# Review on YJ 4x4 VCUBE mech



## daniel0731ex (Dec 3, 2009)

review from MF8 (with video):

http://bbs.mf8.com.cn/viewthread.php?tid=43211&extra=page=1

so basicly is has the same click on the vcube6, you will still have to do the pi-mod to solve the misallignment issue. another major flaw is that the "slot" on the center piece is too big, which causes some serious lock-up and even pops.


the have it on popbuying now:
http://popbuying.com/detail.pb/sku.26509


----------



## rachmaninovian (Dec 4, 2009)

no black?


----------



## 4Chan (Dec 4, 2009)

BOUGHT


----------



## daniel0731ex (Dec 4, 2009)

oh that's fast..


----------



## Parity (Dec 4, 2009)

Verdes design?


----------



## V-te (Dec 4, 2009)

Parity said:


> Verdes design?



Like Always.


----------



## mazei (Dec 4, 2009)

Must get...and mod.


----------



## Hyprul 9-ty2 (Dec 4, 2009)

mazei said:


> Must get...and mod..*for Hyprul*


hi mazei


----------



## Faz (Dec 4, 2009)

And I just ordered for christmas yesterday... hopefully the LL 4x4 is nice


----------



## amostay2004 (Dec 4, 2009)

mazei said:


> Must get...and mod.



Must...test..your cube...and..try..before..buying.


----------



## mazei (Dec 4, 2009)

Hyprul 9-ty2 said:


> mazei said:
> 
> 
> > Must get...and mod..for Hyprul *to eat my shorts*
> ...



Bye Hyprul


----------



## gyc6001 (Dec 4, 2009)

amostay2004 said:


> mazei said:
> 
> 
> > Must get...and mod.
> ...


Y...E...S...me too.


----------



## Faz (Dec 4, 2009)

Bring it to melbourne will you Mazei?


----------



## mazei (Dec 4, 2009)

Riiiight, I get a cube for myself and it becomes everybody's new cube, sigh.


----------



## rachmaninovian (Dec 4, 2009)

i dunno whether I should get it or not :O it's not black, i need black cubes, i'm racist yea, whatever.

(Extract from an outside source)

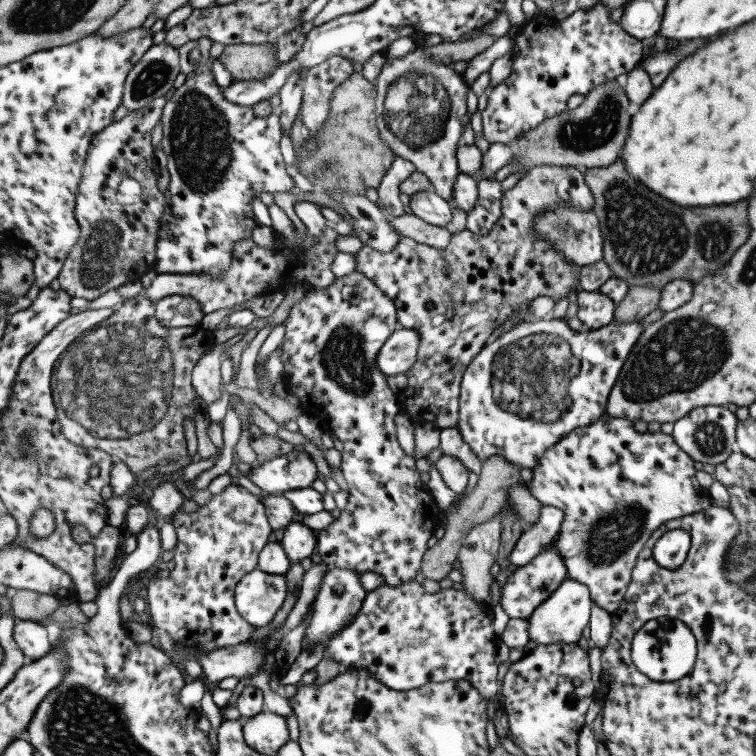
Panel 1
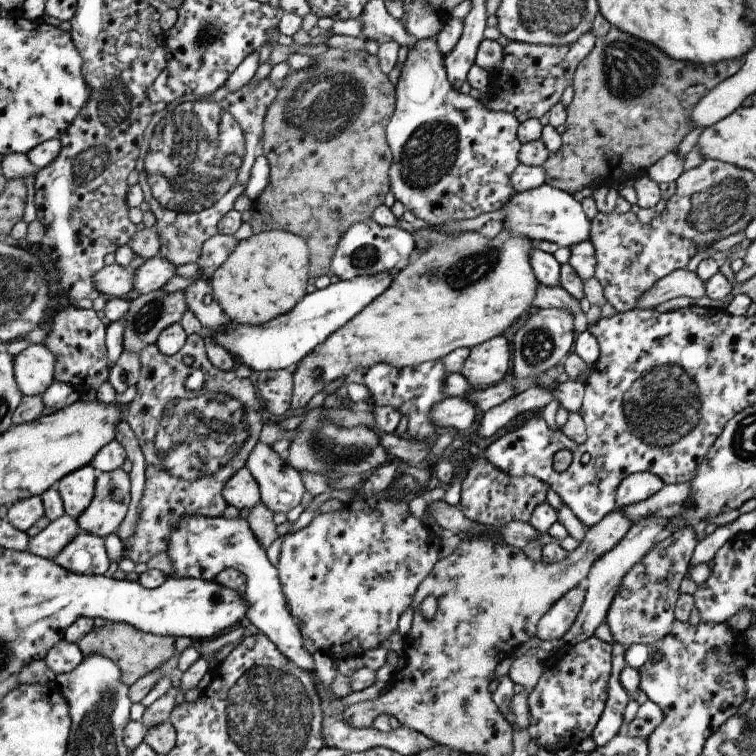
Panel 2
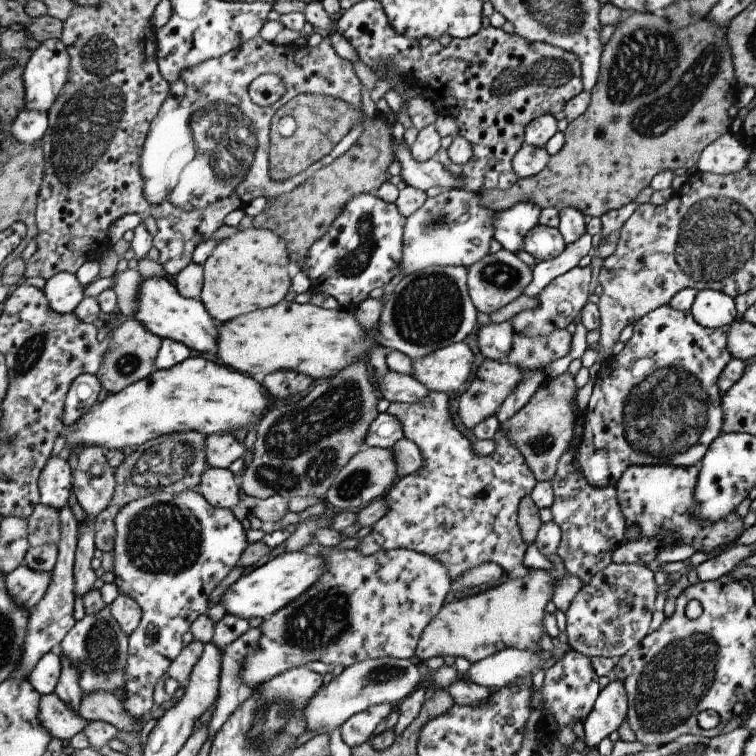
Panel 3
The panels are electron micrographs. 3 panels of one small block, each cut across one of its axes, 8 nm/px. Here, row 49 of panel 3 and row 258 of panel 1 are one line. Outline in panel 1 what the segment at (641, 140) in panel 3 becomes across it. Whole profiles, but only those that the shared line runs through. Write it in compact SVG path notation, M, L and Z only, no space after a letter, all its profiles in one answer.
M618 156L612 164L609 164L606 167L584 169L584 179L586 179L586 185L590 187L590 191L592 191L592 195L594 195L594 206L592 209L595 216L598 218L602 237L604 238L603 260L607 263L607 266L610 266L610 269L612 269L613 277L626 280L629 287L655 286L664 288L668 282L676 279L688 280L689 282L696 283L701 279L704 279L706 276L709 276L709 274L716 271L716 269L720 269L722 266L725 266L730 261L730 258L747 242L750 237L751 229L748 217L748 199L738 200L738 202L734 202L732 204L722 204L718 206L692 206L692 208L684 208L684 206L682 206L682 208L678 208L676 204L670 204L668 200L662 200L662 198L660 198L660 194L652 192L650 188L646 188L644 184L640 184L638 180L634 180L634 178L626 172L626 166L624 166L622 156Z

I need black cubes. srsly.


----------



## DavidWoner (Dec 4, 2009)

mazei said:


> Riiiight, I get a cube for myself and it becomes everybody's new cube, sigh.



You should rent it. You could probably make triple what you paid for it 



rachmaninovian said:


> i dunno whether I should get it or not :O it's not black, i need black cubes, i'm racist yea, whatever. I need black cubes. srsly.



I am facing the same dilemma, although I am thinking that it is only $10 and it would be good practice for modding the black one whenever I get it


----------



## mazei (Dec 5, 2009)

DavidWoner said:


> mazei said:
> 
> 
> > Riiiight, I get a cube for myself and it becomes everybody's new cube, sigh.
> ...



Thx for the idea!


----------